Code Monkey home page Code Monkey logo

Comments (11)

flyx avatar flyx commented on June 7, 2024 1

Well YAML defines that the resolved type of an unquoted scalar shall depend only on its ancestors and its content. The ancestors basically define to which Nim type inside the Nim structure you are deserialising the scalar. As for the content, the core YAML schema defines that 2 should be resolved to an integer. NimYAML will honor this mapping iff the type that this scalar is being deserialised to is able to hold an integer value. The implicit variant is able to hold an integer value, so 2 is being deserialised to an integer. If you deserialise directly to a string, NimYAML is forced to resolve the type accordingly. String is basically the fallback type for any scalar. Whenever content and position allow to deserialise to a more specialised type, NimYAML will do that.

Another example that would behave the same way is the scalar true. If possible, NimYAML will deserialise it to a bool value; if not, it will become a string.

The alternative solution would be to require explicit tags on each value that is deserialised to an implicit variant. However, choosing the type implicitly based on position and content is what the YAML specification promotes, so this is what NimYAML does. If you dislike it, you can still use explicit tags (that would be what you would be doing if this implicit type choice would not exist anyway).

from nimyaml.

flyx avatar flyx commented on June 7, 2024

How would the structure's type look in Nim? As statically typed language, Nim itself cannot really have an arbitrarily typed field in an object.

You could perhaps store the unstructured subtree in a DOM node. I would be possible for the deserialiser to recognise a DOM node type inside a type and handle it by deserialising the YAML subtree into it (I would need to implement that though, not sure if trivial).

As for #28, I cannot do much unless the blocking Nim issue is resolved. However, seqs do get properly resolved as they are explicitly implemented in yaml.serialization and if you have custom generic types, you can implement a constructor and possibly representer yourself to avoid having to add tags.

from nimyaml.

jaccarmac avatar jaccarmac commented on June 7, 2024

If seqs get properly resolved then I am doing something wrong. Can you direct me toward what I'm doing wrong in this minimal example?

import tables
import yaml

type
    Child = object
        Name: string
        Children: seq[Child]
        Metadata: Table[string, MetadataValue]
    MetadataValueKind = enum
        mdvkString, mdkvStringSeq
    MetadataValue = object
        case kind: MetadataValueKind
        of mdvkString: stringVal: string
        of mdkvStringSeq: stringSeqVal: seq[string]
markAsImplicit(MetadataValue)
setDefaultValue(Child, Children, @[])
setDefaultValue(Child, Metadata, initTable[string, MetadataValue]())
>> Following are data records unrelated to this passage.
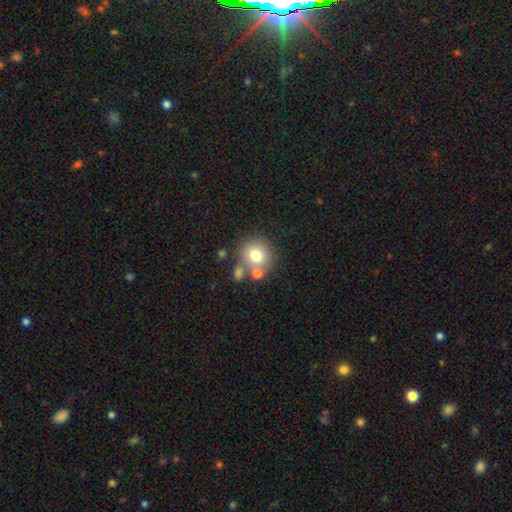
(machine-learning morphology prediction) This appears to be a smooth galaxy with no disk features (74%) that is round (88%). Merging: none (66%).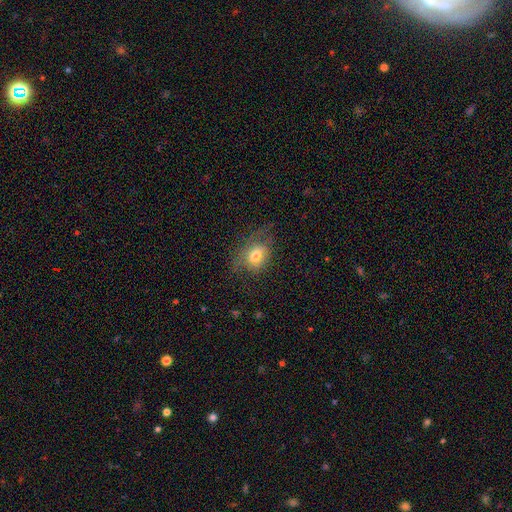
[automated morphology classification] Smooth or featured? Predicted: smooth (p=0.68). How rounded? Predicted: in between (p=0.64). Merging? Predicted: none (p=0.49).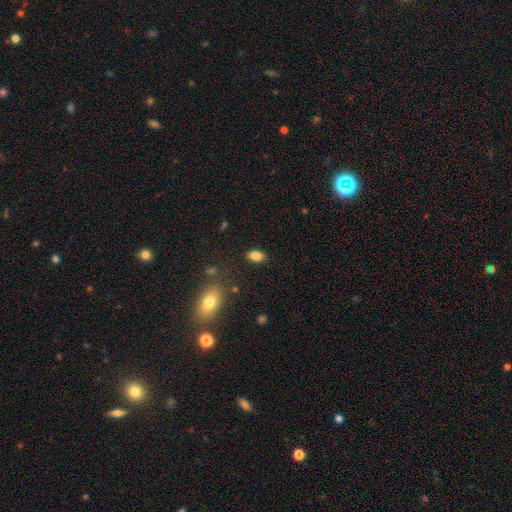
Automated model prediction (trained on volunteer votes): Morphology: type=smooth (83%); roundness=in between (89%); merging=none (86%).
let document = """Name: parent
Children:
   - Name: child
     Children:
         - Name:
           Metadata:
               Key: value
               OtherKey: [arbitrary, value]"""

var child_objects: seq[Child] = @[]
loadMultiDoc(document, child_objects)

It fails to run with the following stacktrace.
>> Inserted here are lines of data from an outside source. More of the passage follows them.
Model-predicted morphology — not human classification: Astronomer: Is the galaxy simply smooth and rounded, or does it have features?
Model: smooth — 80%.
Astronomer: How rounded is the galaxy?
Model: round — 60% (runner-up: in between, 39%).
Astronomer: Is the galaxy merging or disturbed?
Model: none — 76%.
Traceback (most recent call last)
seq_string.nim(29)       seq_string
serialization.nim(1358)  loadMultiDoc
serialization.nim(1320)  construct
serialization.nim(1143)  constructChild
serialization.nim(918)   constructObject
serialization.nim(684)   constructObjectDefault
serialization.nim(1173)  constructChild
serialization.nim(422)   constructObject
serialization.nim(1143)  constructChild
serialization.nim(918)   constructObject
serialization.nim(684)   constructObjectDefault
serialization.nim(1173)  constructChild
serialization.nim(422)   constructObject
serialization.nim(1143)  constructChild
serialization.nim(918)   constructObject
serialization.nim(684)   constructObjectDefault
serialization.nim(1143)  constructChild
serialization.nim(502)   constructObject
serialization.nim(1119)  constructChild
[[reraised from:
seq_string.nim(29)       seq_string
serialization.nim(1358)  loadMultiDoc
serialization.nim(1324)  construct
]]
[[reraised from:
seq_string.nim(29)       seq_string
serialization.nim(1363)  loadMultiDoc
]]
Error: unhandled exception: Complex value of implicit variant object type must have a tag. [YamlConstructionError]

I will look into the custom deserializers, missed that in the docs. Thanks!

from nimyaml.

jaccarmac avatar jaccarmac commented on June 7, 2024

As for the structure in Nim, I've been doing some thinking and I suppose variant objects or a built-in DOM type (basically the same thing) is the way to go. In my head I was thinking of the Metadata field as a map of string to object in your standard OO language, but I guess in Nim modeling the pseudo-tagged-pointer that implies needs to be done manually.

from nimyaml.

flyx avatar flyx commented on June 7, 2024

Your problem does have little to do with seq. It is rooted in the fact that NimYAML must choose which of the implicit variants it will deserialize to when seeing the first event yielded for the content by the parser.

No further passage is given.